[Supplied material — start]

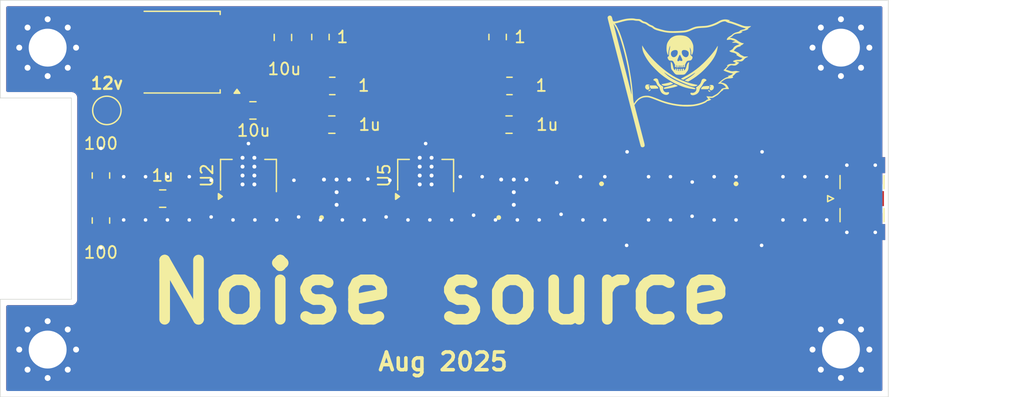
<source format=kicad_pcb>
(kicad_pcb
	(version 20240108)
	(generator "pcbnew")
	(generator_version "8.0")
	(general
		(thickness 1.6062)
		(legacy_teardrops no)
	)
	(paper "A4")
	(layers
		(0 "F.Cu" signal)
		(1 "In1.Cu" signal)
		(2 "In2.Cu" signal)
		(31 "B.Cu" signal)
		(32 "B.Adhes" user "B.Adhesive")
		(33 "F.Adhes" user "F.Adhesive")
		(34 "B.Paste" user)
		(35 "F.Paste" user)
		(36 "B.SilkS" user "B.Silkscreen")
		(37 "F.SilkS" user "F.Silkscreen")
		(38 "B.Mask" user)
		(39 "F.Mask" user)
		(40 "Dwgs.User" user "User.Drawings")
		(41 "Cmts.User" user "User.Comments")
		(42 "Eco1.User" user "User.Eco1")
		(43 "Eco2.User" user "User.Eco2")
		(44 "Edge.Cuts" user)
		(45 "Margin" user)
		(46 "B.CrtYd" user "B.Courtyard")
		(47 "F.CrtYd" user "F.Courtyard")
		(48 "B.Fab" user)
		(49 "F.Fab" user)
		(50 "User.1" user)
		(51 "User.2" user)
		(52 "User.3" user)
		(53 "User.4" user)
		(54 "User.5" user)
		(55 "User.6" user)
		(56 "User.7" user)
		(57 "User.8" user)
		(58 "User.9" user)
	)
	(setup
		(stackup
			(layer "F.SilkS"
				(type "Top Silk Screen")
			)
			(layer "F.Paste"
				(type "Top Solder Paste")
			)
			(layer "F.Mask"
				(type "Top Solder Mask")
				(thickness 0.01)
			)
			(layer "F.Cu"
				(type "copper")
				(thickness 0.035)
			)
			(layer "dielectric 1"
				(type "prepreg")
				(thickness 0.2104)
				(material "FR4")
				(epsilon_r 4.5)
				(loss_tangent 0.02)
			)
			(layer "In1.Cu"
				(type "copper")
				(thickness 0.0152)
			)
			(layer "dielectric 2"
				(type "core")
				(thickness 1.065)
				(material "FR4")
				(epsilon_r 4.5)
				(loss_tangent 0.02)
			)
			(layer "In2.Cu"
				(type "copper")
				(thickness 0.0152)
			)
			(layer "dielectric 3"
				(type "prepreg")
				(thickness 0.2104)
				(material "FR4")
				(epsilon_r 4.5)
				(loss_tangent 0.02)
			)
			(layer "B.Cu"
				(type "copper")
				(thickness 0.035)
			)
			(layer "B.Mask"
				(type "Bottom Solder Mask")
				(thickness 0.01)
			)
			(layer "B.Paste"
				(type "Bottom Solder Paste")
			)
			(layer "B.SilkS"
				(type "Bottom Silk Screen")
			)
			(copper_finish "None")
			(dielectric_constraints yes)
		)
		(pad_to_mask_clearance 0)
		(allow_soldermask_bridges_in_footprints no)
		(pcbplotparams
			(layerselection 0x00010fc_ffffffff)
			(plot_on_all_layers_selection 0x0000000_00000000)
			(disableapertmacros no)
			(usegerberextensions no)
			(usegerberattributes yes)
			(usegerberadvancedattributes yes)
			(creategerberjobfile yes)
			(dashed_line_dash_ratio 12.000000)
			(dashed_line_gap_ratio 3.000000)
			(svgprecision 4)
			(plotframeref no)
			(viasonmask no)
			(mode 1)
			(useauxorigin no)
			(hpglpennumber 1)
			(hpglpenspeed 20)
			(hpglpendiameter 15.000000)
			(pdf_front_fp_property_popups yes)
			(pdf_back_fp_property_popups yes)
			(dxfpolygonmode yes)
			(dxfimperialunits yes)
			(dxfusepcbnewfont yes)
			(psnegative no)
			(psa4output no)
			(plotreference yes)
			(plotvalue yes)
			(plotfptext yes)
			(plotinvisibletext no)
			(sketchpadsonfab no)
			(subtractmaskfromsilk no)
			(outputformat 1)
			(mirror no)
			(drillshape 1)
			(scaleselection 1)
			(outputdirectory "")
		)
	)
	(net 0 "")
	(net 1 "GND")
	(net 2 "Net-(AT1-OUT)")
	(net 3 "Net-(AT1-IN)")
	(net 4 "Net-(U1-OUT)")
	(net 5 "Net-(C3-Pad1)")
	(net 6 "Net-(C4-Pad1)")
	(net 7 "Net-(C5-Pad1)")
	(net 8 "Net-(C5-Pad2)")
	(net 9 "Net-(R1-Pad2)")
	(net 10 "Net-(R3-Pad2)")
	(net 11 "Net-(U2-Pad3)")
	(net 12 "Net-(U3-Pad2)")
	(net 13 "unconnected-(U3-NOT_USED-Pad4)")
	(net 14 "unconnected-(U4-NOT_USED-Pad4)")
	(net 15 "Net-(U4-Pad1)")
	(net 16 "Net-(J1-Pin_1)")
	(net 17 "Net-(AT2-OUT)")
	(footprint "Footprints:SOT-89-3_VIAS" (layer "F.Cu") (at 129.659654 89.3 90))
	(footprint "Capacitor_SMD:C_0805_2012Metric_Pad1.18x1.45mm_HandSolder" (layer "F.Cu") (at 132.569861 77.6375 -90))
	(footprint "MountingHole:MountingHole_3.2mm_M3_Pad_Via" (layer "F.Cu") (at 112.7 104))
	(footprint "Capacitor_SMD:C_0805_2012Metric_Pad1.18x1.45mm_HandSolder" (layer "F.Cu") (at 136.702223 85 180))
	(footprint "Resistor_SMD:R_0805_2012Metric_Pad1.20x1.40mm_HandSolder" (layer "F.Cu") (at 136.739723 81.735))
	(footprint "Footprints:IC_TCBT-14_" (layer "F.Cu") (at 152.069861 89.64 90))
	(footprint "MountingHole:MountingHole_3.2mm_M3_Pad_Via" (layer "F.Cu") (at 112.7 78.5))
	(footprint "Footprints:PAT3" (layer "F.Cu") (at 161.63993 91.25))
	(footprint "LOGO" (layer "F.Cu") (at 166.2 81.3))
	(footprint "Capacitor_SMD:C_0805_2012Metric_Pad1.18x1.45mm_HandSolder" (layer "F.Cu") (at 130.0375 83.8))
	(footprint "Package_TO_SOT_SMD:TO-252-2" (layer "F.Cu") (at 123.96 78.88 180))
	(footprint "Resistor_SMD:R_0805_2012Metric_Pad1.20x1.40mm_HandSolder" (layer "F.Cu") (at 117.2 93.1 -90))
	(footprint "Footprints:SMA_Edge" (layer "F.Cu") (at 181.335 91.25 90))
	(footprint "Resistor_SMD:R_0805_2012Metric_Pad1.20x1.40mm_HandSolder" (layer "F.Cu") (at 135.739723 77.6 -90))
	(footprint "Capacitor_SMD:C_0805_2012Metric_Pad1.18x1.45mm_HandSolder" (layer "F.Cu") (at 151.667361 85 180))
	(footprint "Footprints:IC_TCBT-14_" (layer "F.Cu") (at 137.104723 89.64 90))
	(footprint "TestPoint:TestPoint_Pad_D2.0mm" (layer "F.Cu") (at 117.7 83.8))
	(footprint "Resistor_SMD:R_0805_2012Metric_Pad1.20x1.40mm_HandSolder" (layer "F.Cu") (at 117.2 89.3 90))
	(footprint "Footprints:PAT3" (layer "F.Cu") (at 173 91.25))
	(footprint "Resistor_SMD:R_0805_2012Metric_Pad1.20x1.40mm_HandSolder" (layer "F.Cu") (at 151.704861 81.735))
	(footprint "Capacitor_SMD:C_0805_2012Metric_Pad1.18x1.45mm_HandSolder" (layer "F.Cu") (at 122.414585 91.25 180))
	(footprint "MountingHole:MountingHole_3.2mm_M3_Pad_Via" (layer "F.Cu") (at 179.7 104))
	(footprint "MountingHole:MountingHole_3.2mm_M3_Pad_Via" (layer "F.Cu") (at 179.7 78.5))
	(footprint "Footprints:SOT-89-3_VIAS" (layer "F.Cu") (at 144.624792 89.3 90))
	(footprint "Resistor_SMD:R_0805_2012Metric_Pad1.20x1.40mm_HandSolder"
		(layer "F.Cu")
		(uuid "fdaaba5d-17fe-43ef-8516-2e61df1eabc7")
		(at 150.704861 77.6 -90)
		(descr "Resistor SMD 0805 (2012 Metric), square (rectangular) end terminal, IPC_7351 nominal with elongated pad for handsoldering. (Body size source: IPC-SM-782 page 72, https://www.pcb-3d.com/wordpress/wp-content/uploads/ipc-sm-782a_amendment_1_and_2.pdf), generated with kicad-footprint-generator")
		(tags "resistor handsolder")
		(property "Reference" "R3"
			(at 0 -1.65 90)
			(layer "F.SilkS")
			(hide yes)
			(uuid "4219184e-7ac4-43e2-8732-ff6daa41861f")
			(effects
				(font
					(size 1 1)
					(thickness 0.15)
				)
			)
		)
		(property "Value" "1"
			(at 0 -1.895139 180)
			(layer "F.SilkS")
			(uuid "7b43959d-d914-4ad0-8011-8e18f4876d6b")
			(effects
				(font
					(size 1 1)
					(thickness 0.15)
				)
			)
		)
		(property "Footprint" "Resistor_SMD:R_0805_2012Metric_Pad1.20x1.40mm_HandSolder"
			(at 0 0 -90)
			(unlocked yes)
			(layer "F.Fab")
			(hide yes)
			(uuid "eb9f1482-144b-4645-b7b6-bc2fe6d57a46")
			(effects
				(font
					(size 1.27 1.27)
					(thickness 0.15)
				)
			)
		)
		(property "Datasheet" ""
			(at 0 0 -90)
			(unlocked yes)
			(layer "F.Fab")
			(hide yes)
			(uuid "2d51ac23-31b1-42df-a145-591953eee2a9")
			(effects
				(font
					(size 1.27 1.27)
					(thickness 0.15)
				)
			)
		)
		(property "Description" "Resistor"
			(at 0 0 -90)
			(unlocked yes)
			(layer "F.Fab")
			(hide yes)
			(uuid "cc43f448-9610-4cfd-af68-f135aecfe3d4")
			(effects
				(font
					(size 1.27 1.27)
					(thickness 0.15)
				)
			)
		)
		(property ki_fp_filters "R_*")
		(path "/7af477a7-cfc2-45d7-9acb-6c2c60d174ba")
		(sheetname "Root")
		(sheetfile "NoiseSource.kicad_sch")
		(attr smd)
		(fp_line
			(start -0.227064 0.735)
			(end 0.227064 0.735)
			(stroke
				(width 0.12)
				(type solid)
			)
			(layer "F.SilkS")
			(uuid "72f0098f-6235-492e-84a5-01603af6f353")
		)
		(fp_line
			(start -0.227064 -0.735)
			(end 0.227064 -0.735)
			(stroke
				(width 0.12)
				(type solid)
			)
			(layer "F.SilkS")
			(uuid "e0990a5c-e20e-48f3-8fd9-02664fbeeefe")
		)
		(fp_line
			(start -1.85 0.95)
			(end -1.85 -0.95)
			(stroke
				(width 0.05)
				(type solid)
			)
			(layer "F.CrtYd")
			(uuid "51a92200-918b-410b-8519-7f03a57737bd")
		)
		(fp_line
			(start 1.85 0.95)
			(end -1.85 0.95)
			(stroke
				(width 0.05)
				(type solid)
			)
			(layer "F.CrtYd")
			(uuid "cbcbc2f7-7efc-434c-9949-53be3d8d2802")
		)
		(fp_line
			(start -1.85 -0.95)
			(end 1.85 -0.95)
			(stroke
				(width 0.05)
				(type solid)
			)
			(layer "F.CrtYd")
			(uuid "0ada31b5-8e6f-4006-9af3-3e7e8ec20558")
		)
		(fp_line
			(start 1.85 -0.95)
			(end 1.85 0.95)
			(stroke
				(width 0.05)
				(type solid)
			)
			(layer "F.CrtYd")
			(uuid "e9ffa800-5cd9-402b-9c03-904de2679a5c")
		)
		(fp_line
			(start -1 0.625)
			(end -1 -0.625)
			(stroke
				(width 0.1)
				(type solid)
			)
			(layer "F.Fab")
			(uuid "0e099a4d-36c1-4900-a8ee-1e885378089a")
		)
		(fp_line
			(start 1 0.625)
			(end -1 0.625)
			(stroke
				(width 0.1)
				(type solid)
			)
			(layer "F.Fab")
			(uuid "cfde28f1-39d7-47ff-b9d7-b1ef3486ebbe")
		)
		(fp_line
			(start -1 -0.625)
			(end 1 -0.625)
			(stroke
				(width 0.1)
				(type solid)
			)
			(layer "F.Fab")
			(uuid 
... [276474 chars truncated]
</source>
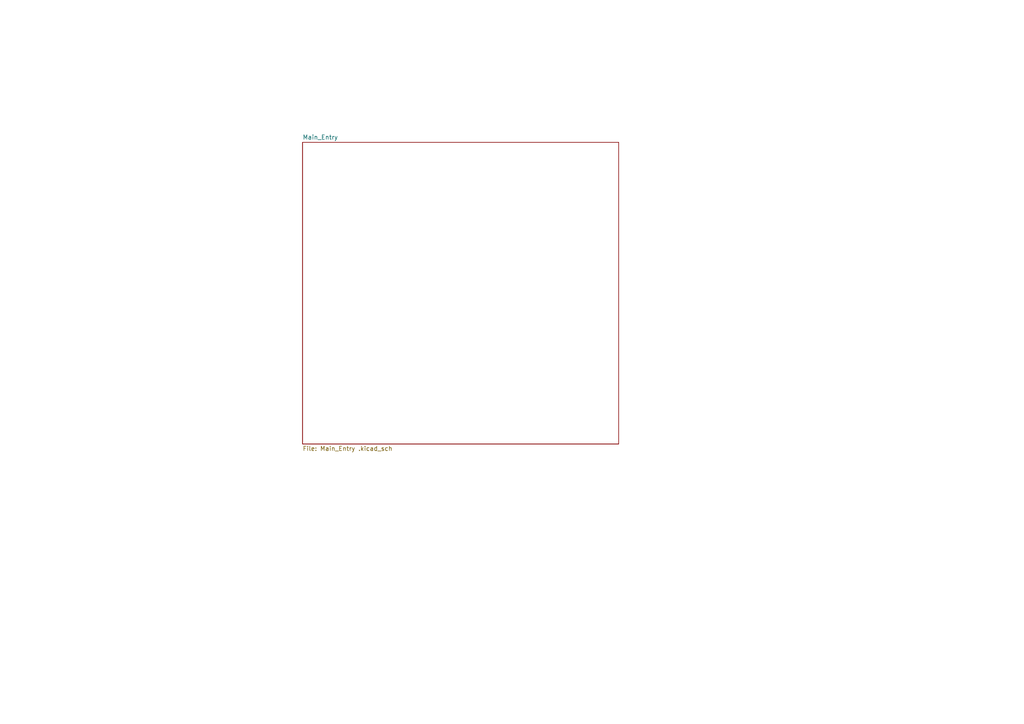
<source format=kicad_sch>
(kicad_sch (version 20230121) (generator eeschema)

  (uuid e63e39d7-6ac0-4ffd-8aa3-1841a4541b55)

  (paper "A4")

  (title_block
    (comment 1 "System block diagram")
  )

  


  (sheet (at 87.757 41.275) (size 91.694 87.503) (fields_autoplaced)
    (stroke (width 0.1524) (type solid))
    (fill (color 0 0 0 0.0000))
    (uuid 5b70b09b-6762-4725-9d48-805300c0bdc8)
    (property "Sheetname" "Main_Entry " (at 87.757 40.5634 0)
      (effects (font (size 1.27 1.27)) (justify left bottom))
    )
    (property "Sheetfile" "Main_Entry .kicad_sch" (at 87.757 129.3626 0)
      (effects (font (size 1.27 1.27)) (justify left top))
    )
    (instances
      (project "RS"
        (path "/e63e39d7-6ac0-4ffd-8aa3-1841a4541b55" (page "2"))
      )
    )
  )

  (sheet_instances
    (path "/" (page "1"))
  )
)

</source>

[Supplied material — finish]

Exercise description
The expected output is exactly the lines of the listing above between the line holding "(plotfptext yes)" and the line holding "151.667361 85 180))", inclusive.

Solution for this task
			(plotfptext yes)
			(plotinvisibletext no)
			(sketchpadsonfab no)
			(subtractmaskfromsilk no)
			(outputformat 1)
			(mirror no)
			(drillshape 1)
			(scaleselection 1)
			(outputdirectory "")
		)
	)
	(net 0 "")
	(net 1 "GND")
	(net 2 "Net-(AT1-OUT)")
	(net 3 "Net-(AT1-IN)")
	(net 4 "Net-(U1-OUT)")
	(net 5 "Net-(C3-Pad1)")
	(net 6 "Net-(C4-Pad1)")
	(net 7 "Net-(C5-Pad1)")
	(net 8 "Net-(C5-Pad2)")
	(net 9 "Net-(R1-Pad2)")
	(net 10 "Net-(R3-Pad2)")
	(net 11 "Net-(U2-Pad3)")
	(net 12 "Net-(U3-Pad2)")
	(net 13 "unconnected-(U3-NOT_USED-Pad4)")
	(net 14 "unconnected-(U4-NOT_USED-Pad4)")
	(net 15 "Net-(U4-Pad1)")
	(net 16 "Net-(J1-Pin_1)")
	(net 17 "Net-(AT2-OUT)")
	(footprint "Footprints:SOT-89-3_VIAS" (layer "F.Cu") (at 129.659654 89.3 90))
	(footprint "Capacitor_SMD:C_0805_2012Metric_Pad1.18x1.45mm_HandSolder" (layer "F.Cu") (at 132.569861 77.6375 -90))
	(footprint "MountingHole:MountingHole_3.2mm_M3_Pad_Via" (layer "F.Cu") (at 112.7 104))
	(footprint "Capacitor_SMD:C_0805_2012Metric_Pad1.18x1.45mm_HandSolder" (layer "F.Cu") (at 136.702223 85 180))
	(footprint "Resistor_SMD:R_0805_2012Metric_Pad1.20x1.40mm_HandSolder" (layer "F.Cu") (at 136.739723 81.735))
	(footprint "Footprints:IC_TCBT-14_" (layer "F.Cu") (at 152.069861 89.64 90))
	(footprint "MountingHole:MountingHole_3.2mm_M3_Pad_Via" (layer "F.Cu") (at 112.7 78.5))
	(footprint "Footprints:PAT3" (layer "F.Cu") (at 161.63993 91.25))
	(footprint "LOGO" (layer "F.Cu") (at 166.2 81.3))
	(footprint "Capacitor_SMD:C_0805_2012Metric_Pad1.18x1.45mm_HandSolder" (layer "F.Cu") (at 130.0375 83.8))
	(footprint "Package_TO_SOT_SMD:TO-252-2" (layer "F.Cu") (at 123.96 78.88 180))
	(footprint "Resistor_SMD:R_0805_2012Metric_Pad1.20x1.40mm_HandSolder" (layer "F.Cu") (at 117.2 93.1 -90))
	(footprint "Footprints:SMA_Edge" (layer "F.Cu") (at 181.335 91.25 90))
	(footprint "Resistor_SMD:R_0805_2012Metric_Pad1.20x1.40mm_HandSolder" (layer "F.Cu") (at 135.739723 77.6 -90))
	(footprint "Capacitor_SMD:C_0805_2012Metric_Pad1.18x1.45mm_HandSolder" (layer "F.Cu") (at 151.667361 85 180))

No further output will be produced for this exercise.